> **Given text**
++++++++

As soon as practicable following the effective date of his employment agreement and subject to the approval of the Company’s Board of Directors, Mr. Richardson will also receive an equity grant pursuant to the Company’s 2009 Equity Incentive Plan consisting of 25,000 Restricted Stock Units and options to purchase up to 200,000 shares of the Company’s common stock at a strike price to be determined on the first day of his employment and equal to the fair market value of the Company’s common stock on that date. The shares subject to the Restricted Stock Unit award and the stock option award shall become fully vested over a period of three years, with one-third of such shares vesting on each of the first, second and third anniversaries of the effective date of the award.

 

Mr. Richardson is also subject to certain restrictive covenants as set forth in his employment agreement, including confidentiality, non-solicitation and non-competition. Mr. Richardson’s employment agreement further provides for payments upon certain types of employment termination events as further set forth in his employment agreement.

++++++++

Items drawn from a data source
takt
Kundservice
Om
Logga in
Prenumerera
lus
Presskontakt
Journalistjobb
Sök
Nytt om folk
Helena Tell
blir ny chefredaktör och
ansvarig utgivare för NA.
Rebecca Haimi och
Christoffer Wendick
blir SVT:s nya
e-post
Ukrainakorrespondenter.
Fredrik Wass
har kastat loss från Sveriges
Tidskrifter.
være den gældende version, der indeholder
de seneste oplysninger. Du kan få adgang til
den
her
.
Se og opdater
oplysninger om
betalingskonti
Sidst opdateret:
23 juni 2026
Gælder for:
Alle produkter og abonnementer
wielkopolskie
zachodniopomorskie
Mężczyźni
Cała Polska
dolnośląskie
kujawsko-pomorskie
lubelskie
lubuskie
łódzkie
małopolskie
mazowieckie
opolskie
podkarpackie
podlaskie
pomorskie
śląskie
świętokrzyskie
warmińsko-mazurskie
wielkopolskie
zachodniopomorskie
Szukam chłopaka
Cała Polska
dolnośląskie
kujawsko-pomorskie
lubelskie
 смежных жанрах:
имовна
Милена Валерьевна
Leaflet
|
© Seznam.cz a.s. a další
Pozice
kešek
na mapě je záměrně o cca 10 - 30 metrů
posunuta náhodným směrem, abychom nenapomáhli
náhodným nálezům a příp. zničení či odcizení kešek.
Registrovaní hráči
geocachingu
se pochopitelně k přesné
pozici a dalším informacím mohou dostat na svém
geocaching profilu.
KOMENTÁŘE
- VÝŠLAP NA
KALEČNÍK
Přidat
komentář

++++++++

> **Work instruction A**
Translate this sentence from the compensation excerpt into Spanish: "Mr. Richardson is also subject to certain restrictive covenants as set forth in his employment agreement, including confidentiality, non-solicitation and non-competition."
> **Work instruction B**
Transcribe the compensation excerpt word for word, starting at "As soon as practicable" and ending at "of the award.".

> **Response A**
El Sr. Richardson también está sujeto a ciertas cláusulas restrictivas, según lo establecido en su contrato de trabajo, entre ellas las de confidencialidad, no captación y no competencia.

> **Response B**
As soon as practicable following the effective date of his employment agreement and subject to the approval of the Company’s Board of Directors, Mr. Richardson will also receive an equity grant pursuant to the Company’s 2009 Equity Incentive Plan consisting of 25,000 Restricted Stock Units and options to purchase up to 200,000 shares of the Company’s common stock at a strike price to be determined on the first day of his employment and equal to the fair market value of the Company’s common stock on that date. The shares subject to the Restricted Stock Unit award and the stock option award shall become fully vested over a period of three years, with one-third of such shares vesting on each of the first, second and third anniversaries of the effective date of the award.